Claude AI Can Now Terminate Dangerous Interactions

The feature is a testament to Anthropic's commitment to model welfare.

Written by

Published on August 18, 2025

AI startup Anthropic has given the ability to end conversations with users to some of its Claude models, in rare cases where the conversation becomes potentially harmful or abusive.

The move is part of a wider commitment Anthropic has made in relation to model welfare and follows a dedicated research program on the same topic announced earlier this year.

With users now interacting with chatbots regularly, and experts warning about how chatbots “think,” wider implications about the safety of users and businesses alike should be considered.

Some Claude AI Models Can Now End ‘Troublesome’ Conversations

Anthropic has announced that two of its Claude AI models — Claude Opus 4 and 4.1 — can now end conversations with users in “rare, extreme cases of persistently harmful or abusive user interactions.”

The chatbot can only use this ability “as a last resort when multiple attempts at redirection have failed and hope of a productive interaction has been exhausted”.

This just in! View
the top business tech deals for 2025 👨‍💻

When a conversation is ended, users are still able to start conversations with Claude from the same account, or create new branches within the closed conversation by editing their responses. The chatbot has been told not to use this ability in cases where a user may cause harm to themselves or others.

Anthropic’s Commitment to Model Welfare

According to Anthropic, the features have been implemented as part of its “exploratory work on potential AI welfare,” which already involves a dedicated research program, announced earlier this year. This explores what it could mean when a model exhibits distress or anxiety.

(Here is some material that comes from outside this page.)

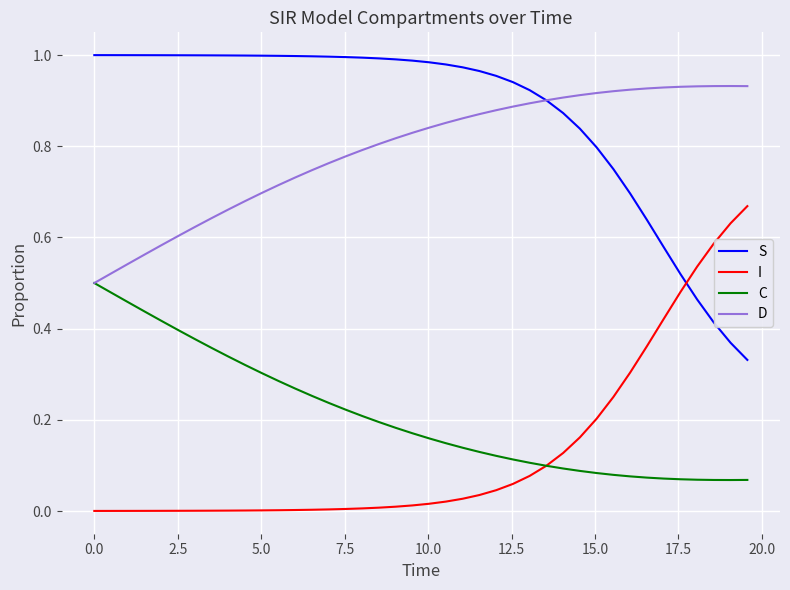

Count the number of data series in this chart.

4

While this kind of update could definitely benefit the safety of users, particularly given eerie stories about chatbots pushing users towards conspiratorial thinking, Anthropic appears to be concerned about the impact this could have on its models.

Fundamentally, this has created some argument about the sentience of AI models, with experts suggesting that currently, AI models are not able to reckon with consciousness or the human experience.

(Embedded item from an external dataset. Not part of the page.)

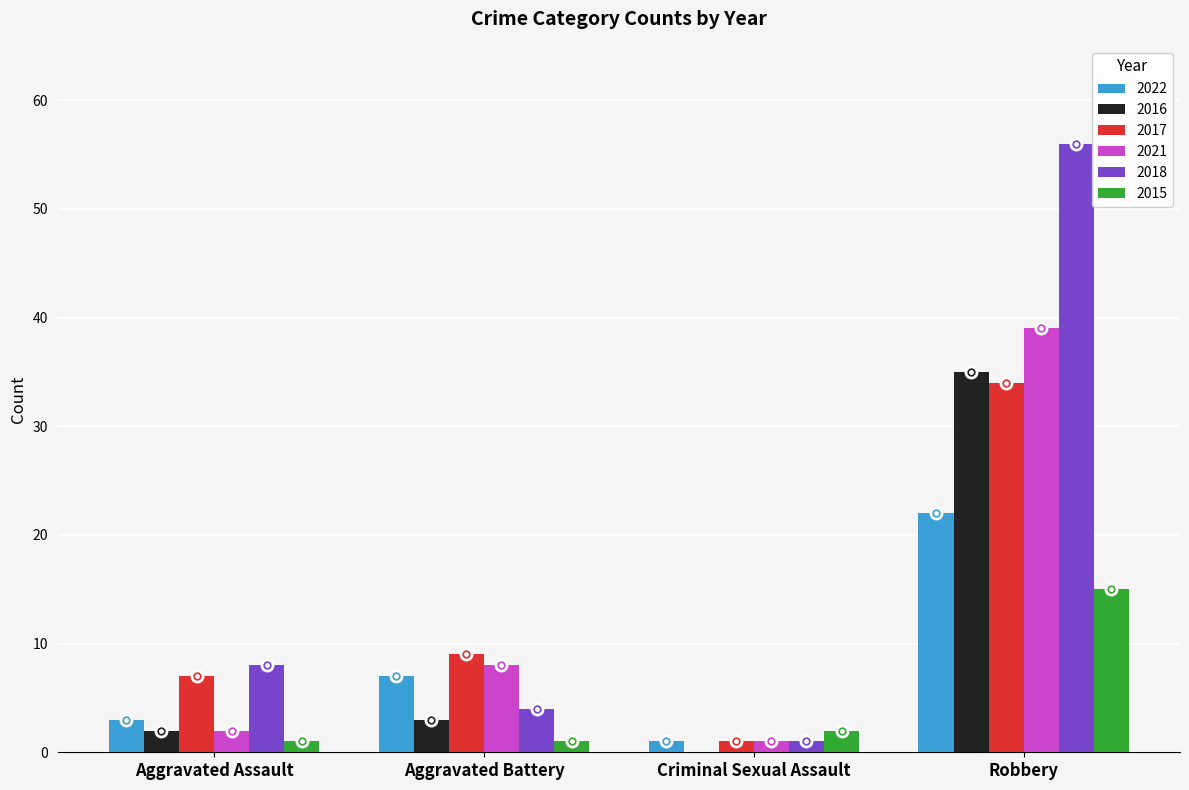

At which label is 2022 closest to 11?

Aggravated Battery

Should AI Models Be Morally Protected?

AI can quite easily be “jailbroken” — the act of overriding the system’s ethical, security, or operational constraints — leading to restricted or unethical outputs. A recent study published in arXiv showed the seriousness of the problem, and how AI companies were lagging behind when it came to safeguarding users from dangerous responses.

However, while the fallibility of AI chatbots is something that is well-documented, little attention has been paid to the moral status of chatbots. Despite this, Anthropic appear to be curious about the issue.

“We remain highly uncertain about the potential moral status of Claude and other LLMs, now or in the future. However, we take the issue seriously.” – Anthropic spokesperson

Likewise, those using chatbots, either independently or as part of a business, should be aware of the legal and publicity problems that could arise, should chatbots continue to be susceptible to giving away harmful or dangerous information.